ABOUT THIS TASK — Of all the lines in the entries, how many carry the word "DateTime"? The reply is that number and no more.

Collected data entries
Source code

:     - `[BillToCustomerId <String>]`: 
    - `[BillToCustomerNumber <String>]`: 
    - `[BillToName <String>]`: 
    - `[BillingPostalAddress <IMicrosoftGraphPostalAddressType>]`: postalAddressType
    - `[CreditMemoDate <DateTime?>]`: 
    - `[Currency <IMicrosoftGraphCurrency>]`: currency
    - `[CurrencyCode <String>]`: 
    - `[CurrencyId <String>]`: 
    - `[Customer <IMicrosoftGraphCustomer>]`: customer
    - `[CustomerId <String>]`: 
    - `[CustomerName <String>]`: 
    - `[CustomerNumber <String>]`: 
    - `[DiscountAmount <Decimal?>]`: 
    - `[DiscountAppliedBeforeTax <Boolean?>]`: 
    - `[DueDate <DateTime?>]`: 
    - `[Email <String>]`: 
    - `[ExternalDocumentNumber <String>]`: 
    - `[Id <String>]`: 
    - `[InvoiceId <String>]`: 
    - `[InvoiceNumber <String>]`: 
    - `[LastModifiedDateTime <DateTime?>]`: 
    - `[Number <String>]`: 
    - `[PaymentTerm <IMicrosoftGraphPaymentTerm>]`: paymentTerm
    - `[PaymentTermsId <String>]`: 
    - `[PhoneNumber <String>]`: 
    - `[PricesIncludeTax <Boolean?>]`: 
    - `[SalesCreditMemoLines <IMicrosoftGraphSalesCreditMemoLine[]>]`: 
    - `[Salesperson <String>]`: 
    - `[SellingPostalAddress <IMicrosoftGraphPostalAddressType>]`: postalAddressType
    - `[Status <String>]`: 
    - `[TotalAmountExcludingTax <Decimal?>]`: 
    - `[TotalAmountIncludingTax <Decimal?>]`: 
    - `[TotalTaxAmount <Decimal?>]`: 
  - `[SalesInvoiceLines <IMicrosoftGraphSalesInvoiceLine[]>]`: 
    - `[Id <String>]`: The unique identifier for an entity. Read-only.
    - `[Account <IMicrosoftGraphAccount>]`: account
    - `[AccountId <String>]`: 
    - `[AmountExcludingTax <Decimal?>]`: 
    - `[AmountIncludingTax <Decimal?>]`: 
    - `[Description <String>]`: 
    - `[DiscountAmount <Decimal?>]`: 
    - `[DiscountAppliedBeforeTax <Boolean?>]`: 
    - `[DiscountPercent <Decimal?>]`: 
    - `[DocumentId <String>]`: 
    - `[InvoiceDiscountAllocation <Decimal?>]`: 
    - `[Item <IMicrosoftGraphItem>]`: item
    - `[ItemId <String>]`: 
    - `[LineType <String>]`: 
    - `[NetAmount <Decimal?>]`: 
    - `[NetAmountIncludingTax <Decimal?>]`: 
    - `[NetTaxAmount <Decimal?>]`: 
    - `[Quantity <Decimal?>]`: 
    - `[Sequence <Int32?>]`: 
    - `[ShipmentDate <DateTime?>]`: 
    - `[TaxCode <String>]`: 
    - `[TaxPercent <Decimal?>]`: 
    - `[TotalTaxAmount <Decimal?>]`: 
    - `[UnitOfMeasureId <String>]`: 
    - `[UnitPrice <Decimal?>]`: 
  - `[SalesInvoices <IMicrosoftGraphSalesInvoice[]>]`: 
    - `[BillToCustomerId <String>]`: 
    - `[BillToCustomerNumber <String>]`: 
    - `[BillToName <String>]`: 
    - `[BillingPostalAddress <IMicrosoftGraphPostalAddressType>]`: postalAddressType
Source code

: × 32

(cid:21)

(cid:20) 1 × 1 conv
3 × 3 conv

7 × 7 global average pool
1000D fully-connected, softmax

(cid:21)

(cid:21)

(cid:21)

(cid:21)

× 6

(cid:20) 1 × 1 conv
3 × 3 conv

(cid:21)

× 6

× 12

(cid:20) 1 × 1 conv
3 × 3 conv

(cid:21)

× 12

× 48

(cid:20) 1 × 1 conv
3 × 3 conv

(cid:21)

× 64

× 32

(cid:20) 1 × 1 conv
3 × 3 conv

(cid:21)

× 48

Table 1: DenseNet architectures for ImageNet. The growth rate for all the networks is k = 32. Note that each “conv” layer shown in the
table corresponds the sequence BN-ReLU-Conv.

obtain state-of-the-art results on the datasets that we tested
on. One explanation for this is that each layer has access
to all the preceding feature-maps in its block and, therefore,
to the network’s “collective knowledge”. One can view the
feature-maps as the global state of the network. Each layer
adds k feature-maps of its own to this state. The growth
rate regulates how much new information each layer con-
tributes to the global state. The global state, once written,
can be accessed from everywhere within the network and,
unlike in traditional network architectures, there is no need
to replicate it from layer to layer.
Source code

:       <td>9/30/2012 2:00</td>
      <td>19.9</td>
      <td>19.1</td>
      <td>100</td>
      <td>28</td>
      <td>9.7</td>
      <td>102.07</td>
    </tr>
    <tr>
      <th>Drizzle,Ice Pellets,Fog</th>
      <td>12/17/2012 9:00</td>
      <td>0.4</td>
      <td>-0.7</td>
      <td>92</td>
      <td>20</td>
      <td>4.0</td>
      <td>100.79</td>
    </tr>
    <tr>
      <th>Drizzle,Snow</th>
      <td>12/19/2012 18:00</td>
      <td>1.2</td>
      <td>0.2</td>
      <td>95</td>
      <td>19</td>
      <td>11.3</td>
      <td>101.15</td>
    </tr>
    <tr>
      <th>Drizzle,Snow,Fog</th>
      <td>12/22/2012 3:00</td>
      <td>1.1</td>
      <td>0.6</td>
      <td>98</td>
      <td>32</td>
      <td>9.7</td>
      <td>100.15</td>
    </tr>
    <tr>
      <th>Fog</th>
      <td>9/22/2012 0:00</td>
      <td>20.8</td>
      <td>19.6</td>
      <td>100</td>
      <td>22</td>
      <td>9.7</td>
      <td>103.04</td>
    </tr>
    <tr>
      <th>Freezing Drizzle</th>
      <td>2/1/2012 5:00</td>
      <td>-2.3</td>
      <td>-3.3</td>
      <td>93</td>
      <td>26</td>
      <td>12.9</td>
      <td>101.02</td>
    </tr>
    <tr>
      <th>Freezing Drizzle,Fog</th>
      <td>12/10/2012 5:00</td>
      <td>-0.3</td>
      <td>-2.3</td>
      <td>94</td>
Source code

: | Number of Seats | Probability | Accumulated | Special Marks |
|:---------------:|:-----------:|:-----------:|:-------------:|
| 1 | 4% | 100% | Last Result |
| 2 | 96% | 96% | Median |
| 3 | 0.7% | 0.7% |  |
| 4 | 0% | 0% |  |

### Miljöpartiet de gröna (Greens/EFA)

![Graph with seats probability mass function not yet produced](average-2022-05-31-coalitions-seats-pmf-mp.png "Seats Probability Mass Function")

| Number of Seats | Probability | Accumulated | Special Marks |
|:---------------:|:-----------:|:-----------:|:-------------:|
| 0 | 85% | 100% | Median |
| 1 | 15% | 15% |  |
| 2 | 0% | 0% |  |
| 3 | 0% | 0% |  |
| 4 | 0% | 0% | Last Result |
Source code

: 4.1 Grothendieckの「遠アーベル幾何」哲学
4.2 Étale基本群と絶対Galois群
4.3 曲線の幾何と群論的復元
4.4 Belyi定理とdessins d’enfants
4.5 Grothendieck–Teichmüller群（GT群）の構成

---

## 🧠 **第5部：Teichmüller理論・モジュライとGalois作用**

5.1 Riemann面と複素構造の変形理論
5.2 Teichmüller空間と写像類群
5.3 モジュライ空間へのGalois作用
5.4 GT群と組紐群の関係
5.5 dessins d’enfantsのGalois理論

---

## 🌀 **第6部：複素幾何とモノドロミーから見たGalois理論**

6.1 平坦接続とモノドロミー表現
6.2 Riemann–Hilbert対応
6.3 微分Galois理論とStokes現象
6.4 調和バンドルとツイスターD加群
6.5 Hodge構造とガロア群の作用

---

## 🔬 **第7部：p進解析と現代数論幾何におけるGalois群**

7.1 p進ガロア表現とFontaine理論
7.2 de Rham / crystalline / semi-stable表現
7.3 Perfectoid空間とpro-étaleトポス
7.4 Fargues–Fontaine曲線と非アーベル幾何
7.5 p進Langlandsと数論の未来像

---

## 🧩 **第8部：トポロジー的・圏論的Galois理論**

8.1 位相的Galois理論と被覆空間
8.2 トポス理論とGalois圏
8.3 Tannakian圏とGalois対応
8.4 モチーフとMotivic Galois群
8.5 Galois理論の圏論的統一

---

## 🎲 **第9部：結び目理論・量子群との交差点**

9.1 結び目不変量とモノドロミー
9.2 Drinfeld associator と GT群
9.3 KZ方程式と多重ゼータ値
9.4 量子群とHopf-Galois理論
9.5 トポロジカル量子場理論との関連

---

TASK RESPONSE — 4